UK Prime Minister Boris Johnson will send a letter to the European Union asking for a Brexit delay if no departure deal has been agreed by 19th October, according to government papers submitted to a Scottish court. In submissions to a Scottish court, where ‘Remain’ campaigners are seeking to gain an order to force him to comply with the law, the government said Johnson accepted he was obliged to send a letter to the EU asking for a delay.
Jolyon Maugham, one of the three lawyers leading the case, has said Johnson is “playing a very odd game”.
The Government is saying that it will send the Benn Act letter and it will not frustrate the Act (i.e. by seeking to persuade a r27 Member State to veto our request for an extension). So what is left of the Prime Minister's promise that we will leave on 31.10? https://t.co/gsJIMEUkV3— Jo Maugham QC (@JolyonMaugham) October 4, 2019
“He told the House of Commons yesterday we will leave come what may on 31st October, and I don’t understand how that statement can be reconciled with the promises he’s made in court today. There is no way to square that circle. And he is going to have to come clean either in parliament or the court,” he suggested.
Aidan O’Neill says @UKGOV has told #courtofsession “that there is a binding statutory duty on @10DowningStreet” to obey the #BennAct but in reality, he adds, Johnson is refusing to explain how he can obey #BennAct without a deal— Severin Carrell, Esq (@severincarrell) October 4, 2019
Irish Premier Leo Varadkar has nonetheless indicated if Johnson submitted a request for an extension, he’d agree.
“Brexit doesn’t end with the UK leaving, it’s just the next phase of negotiations but if the UK were to request an extension, we would consider it, but most EU countries would only consider it for good reason, but an extension would be better than no deal,” he said.
Speaking on new proposed Brexit deal, Varadkar give 5 ways to avoid a north-south border:— Dr. Jennifer Cassidy (@OxfordDiplomat) October 3, 2019
1. A united Ireland
2. Ireland rejoining the UK (which he states is never going to happen)
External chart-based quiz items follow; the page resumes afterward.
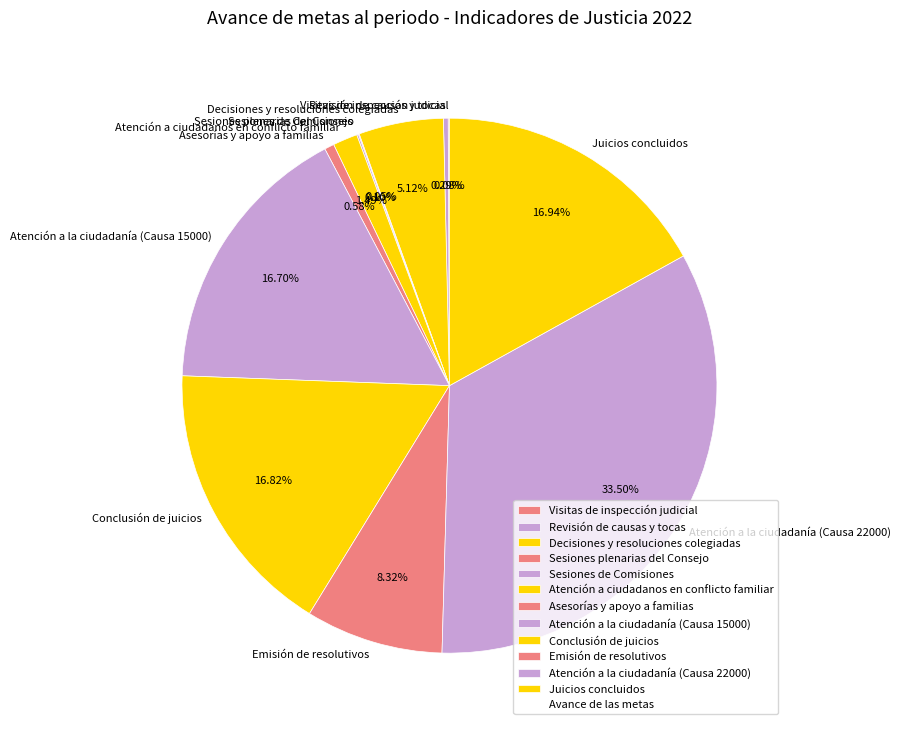

To the nearest percent, what percentage of the pie is Decisiones y resoluciones colegiadas?

5%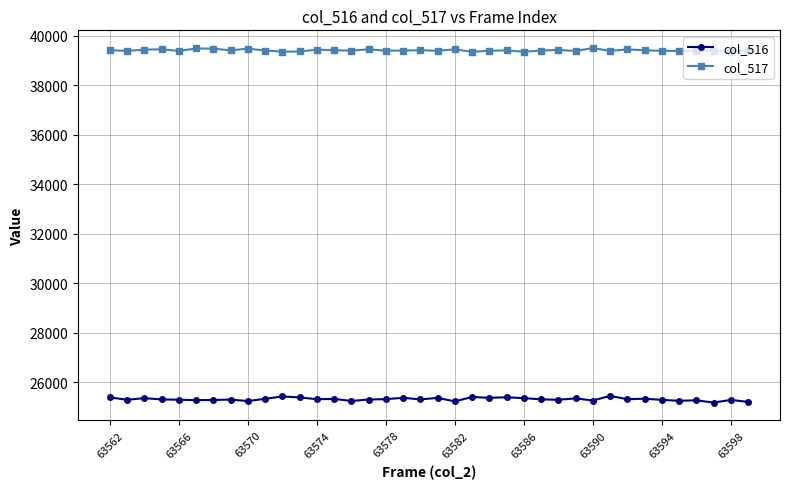

List the series in order of their overall mean, lowest first.

col_516, col_517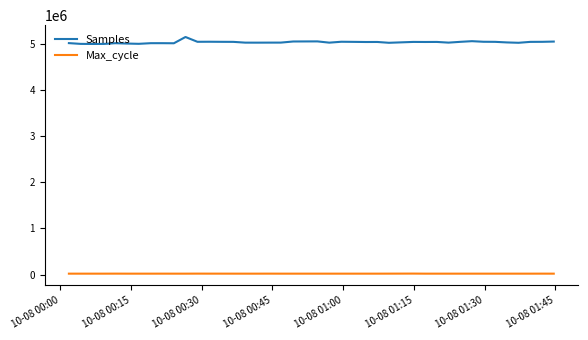

Is this an area chart (filled region under the line)?

No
3. UK deciding to stay in the EU
4. The Norway plus model
5. The backstop pic.twitter.com/EXLGdN9245
Johnson's office is not commenting on the situation, stressing that the proceeding continues.
On Wednesday, Johnson revealed the blueprint of his plan on the withdrawal terms of London from the European Union by October 31. The new plan abandoned the so-called backstop component, which was supposed to keep Northern Ireland more integrated with the bloc than the rest of the United Kingdom in order to avoid a hard border with customs within the island of Ireland. Instead, the plan envisages full UK withdrawal along with creation of a regulatory zone in Ireland that would have all necessary customs checks brought to a minimum and performed electronically.
European Commission President Jean-Claude Juncker has welcomed Johnson’s determination to "make progress towards a deal" but noted that his proposals still have "some problematic points." He also said on Wednesday that the two negotiating teams would resume talks in the coming days. The United Kingdom is set to leave the bloc on October 31.